- **DATA EXTRACT**
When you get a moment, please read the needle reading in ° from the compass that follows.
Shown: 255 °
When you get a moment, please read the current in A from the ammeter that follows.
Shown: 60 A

==

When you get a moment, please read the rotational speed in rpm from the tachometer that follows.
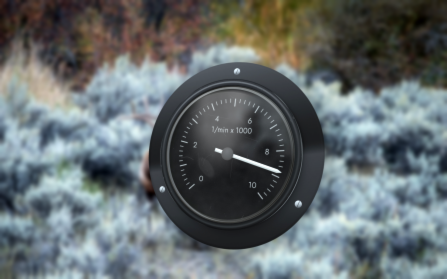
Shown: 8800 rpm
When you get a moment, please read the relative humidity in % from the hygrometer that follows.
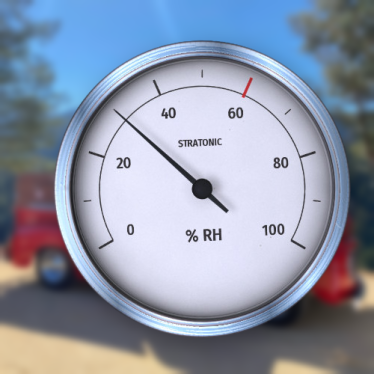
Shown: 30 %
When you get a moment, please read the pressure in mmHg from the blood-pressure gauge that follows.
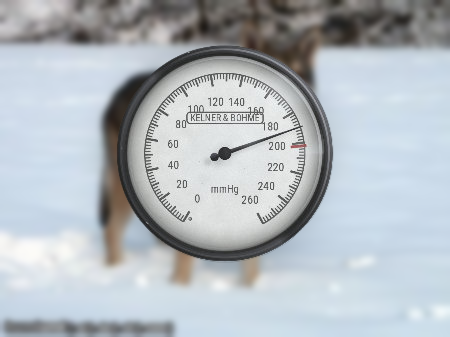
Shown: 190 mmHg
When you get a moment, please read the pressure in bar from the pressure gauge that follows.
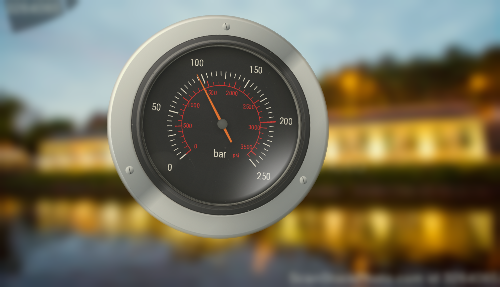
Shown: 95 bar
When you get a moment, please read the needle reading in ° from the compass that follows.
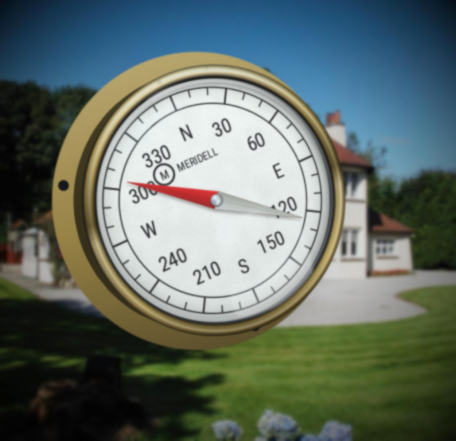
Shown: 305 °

- **WORK ORDER**
Could you write out the material again, starting with the line containing "When you get a moment, please read the relative" and going on through the line containing "Shown: 305 °", substituting "shown next" for "that follows" and changing nothing else? Give only those lines, and leave the pictures out.

- **SOLUTION FOR THIS EXERCISE**
When you get a moment, please read the relative humidity in % from the hygrometer shown next.
Shown: 30 %
When you get a moment, please read the pressure in mmHg from the blood-pressure gauge shown next.
Shown: 190 mmHg
When you get a moment, please read the pressure in bar from the pressure gauge shown next.
Shown: 95 bar
When you get a moment, please read the needle reading in ° from the compass shown next.
Shown: 305 °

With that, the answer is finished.